LONDON (Reuters) - The world can still agree a deal in December to curb greenhouse gas emissions and prepare for a warmer world, co-chairs of a meeting of major polluters in London — Britain and the United States — said on Sunday.
Skeptics argue a U.N. December deadline is now too tight as negotiators have so far failed to agree targets to cut greenhouse gas emissions and funds to help developing countries prepare for more extreme weather and rising seas.
But Britain and the United States pointed to moves from both developed and developing countries including India, Indonesia, Japan and China.
“You can look at that and conclude, as I do, there’s a deal to be had,” said Washington’s top climate envoy Todd Stern, at the start of the October 18-19 talks among major polluters.
“I think a deal is quite possible. There are difficulties, but on the other hand not that many elements to put together a basic deal,” he said, adding he was still aiming for December.
The London meeting is the latest in a series of U.S.-initiated “major economies forum” (MEF) sessions, meant to support U.N. talks to agree a new pact to extend or replace the existing Kyoto Protocol at a December 7-18 meeting in Copenhagen.
Among proposed action, last month Indonesia said it would cut greenhouse gases by a quarter compared with current trends by 2020. Chinese premier Hu Jintao said Beijing would curb carbon emissions growth.
Japan’s new government committed to a far more ambitious climate target than the previous administration.
“There are good straws in the wind,” British energy and climate secretary Ed Miliband told the BBC on Sunday.
But Miliband also pointed to the two biggest obstacles to a deal — agreeing targets to cut greenhouse gas emissions by rich nations by 2020, and funds to help developing countries.
“There are also some big obstacles that have to be overcome.
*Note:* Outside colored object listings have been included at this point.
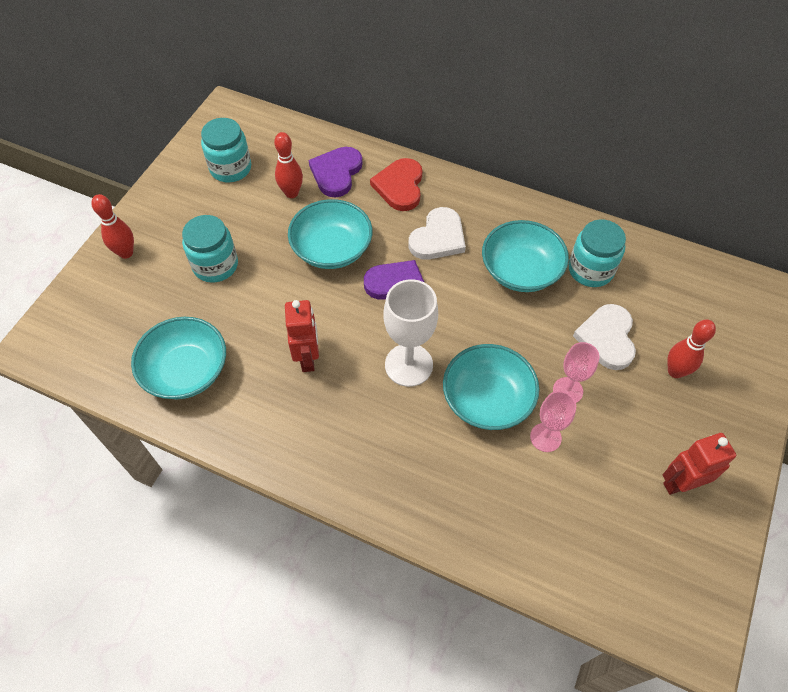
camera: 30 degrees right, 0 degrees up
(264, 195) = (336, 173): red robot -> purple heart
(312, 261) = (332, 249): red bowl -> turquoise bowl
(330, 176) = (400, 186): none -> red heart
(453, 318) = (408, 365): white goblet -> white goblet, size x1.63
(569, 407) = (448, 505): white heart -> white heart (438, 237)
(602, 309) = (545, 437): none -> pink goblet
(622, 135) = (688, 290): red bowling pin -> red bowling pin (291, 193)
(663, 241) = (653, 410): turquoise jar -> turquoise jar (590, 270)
We need a (emissions target) number from the United States.”
Co-chair of the London meeting, Stern told reporters the U.S. 2020 emissions target was “pretty clear,” and added a deal would “undoubtedly” include numbers on climate finance for developing countries.
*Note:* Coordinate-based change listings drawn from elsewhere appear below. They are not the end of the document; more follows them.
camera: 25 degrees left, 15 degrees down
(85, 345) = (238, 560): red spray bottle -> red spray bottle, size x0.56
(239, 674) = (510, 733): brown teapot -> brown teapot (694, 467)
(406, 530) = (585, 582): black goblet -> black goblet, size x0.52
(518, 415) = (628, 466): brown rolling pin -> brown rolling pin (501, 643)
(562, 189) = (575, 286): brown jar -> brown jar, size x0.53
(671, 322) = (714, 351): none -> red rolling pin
But he could not confirm that the United States would offer concrete numbers for either in Copenhagen.
Under a domestic legislative process, the U.S. House of Representatives had approved a 2020 target to curb U.S. greenhouse gas emissions by 17 percent compared with 2005 levels, and the Senate was considering 20 percent, he said.
U.S. President Barack Obama had previously supported 14 percent, said Stern, who acknowledged his country had to wait for Congress to establish a firm position.
“The range we’re talking about is pretty clear but I’m not going to speculate, I am hopeful that things move pretty far down the track, we’ll just have to see where we are when December comes around. It isn’t a huge big mystery, the number.”
Analysts doubt Obama will sign a domestic bill by December. The U.S. offer on climate finance was also “wrapped up” in the domestic climate bill process, Stern said.
Indian environment minister Jairam Ramesh told Reuters on Friday a deal may miss the December deadline by several months. The chair of a U.N. panel of climate scientists, Rajendra Pachauri, said last week the world had the option of meeting again in mid-2010.